START TASK MATERIAL

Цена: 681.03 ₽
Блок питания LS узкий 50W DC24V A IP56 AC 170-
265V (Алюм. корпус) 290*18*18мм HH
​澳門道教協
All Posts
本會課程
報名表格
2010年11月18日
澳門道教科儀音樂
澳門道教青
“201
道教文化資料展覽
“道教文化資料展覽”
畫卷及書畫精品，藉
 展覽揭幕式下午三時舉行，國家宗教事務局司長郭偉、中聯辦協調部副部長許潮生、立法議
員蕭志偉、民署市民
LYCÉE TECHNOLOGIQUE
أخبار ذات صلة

END TASK MATERIAL
START TASK MATERIAL

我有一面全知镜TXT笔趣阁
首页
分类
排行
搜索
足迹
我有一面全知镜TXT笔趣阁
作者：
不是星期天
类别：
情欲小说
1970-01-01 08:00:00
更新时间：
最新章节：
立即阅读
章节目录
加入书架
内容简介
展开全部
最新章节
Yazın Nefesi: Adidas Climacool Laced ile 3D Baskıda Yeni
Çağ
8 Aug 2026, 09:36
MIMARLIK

END TASK MATERIAL
START TASK MATERIAL

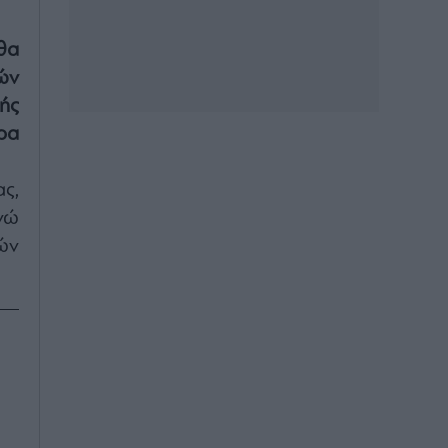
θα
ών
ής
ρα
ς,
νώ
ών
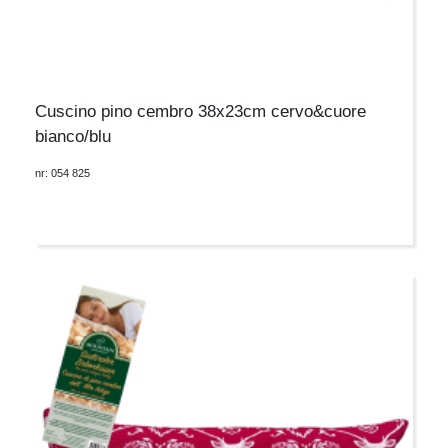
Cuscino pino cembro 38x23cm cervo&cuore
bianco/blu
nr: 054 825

END TASK MATERIAL

→ EXERCISE INSTRUCTIONS:
Can you put the part of the records that opens with the line containing "Цена: 681.03 ₽" and closes with the line containing "أخبار ذات صلة" into a numbered list, leaving out any blank lines?

→ RESULT FOR THIS EXERCISE:
1. Цена: 681.03 ₽
2. Блок питания LS узкий 50W DC24V A IP56 AC 170-
3. 265V (Алюм. корпус) 290*18*18мм HH
4. ​澳門道教協
5. All Posts
6. 本會課程
7. 報名表格
8. 2010年11月18日
9. 澳門道教科儀音樂
10. 澳門道教青
11. “201
12. 道教文化資料展覽
13. “道教文化資料展覽”
14. 畫卷及書畫精品，藉
15.  展覽揭幕式下午三時舉行，國家宗教事務局司長郭偉、中聯辦協調部副部長許潮生、立法議
16. 員蕭志偉、民署市民
17. LYCÉE TECHNOLOGIQUE
18. أخبار ذات صلة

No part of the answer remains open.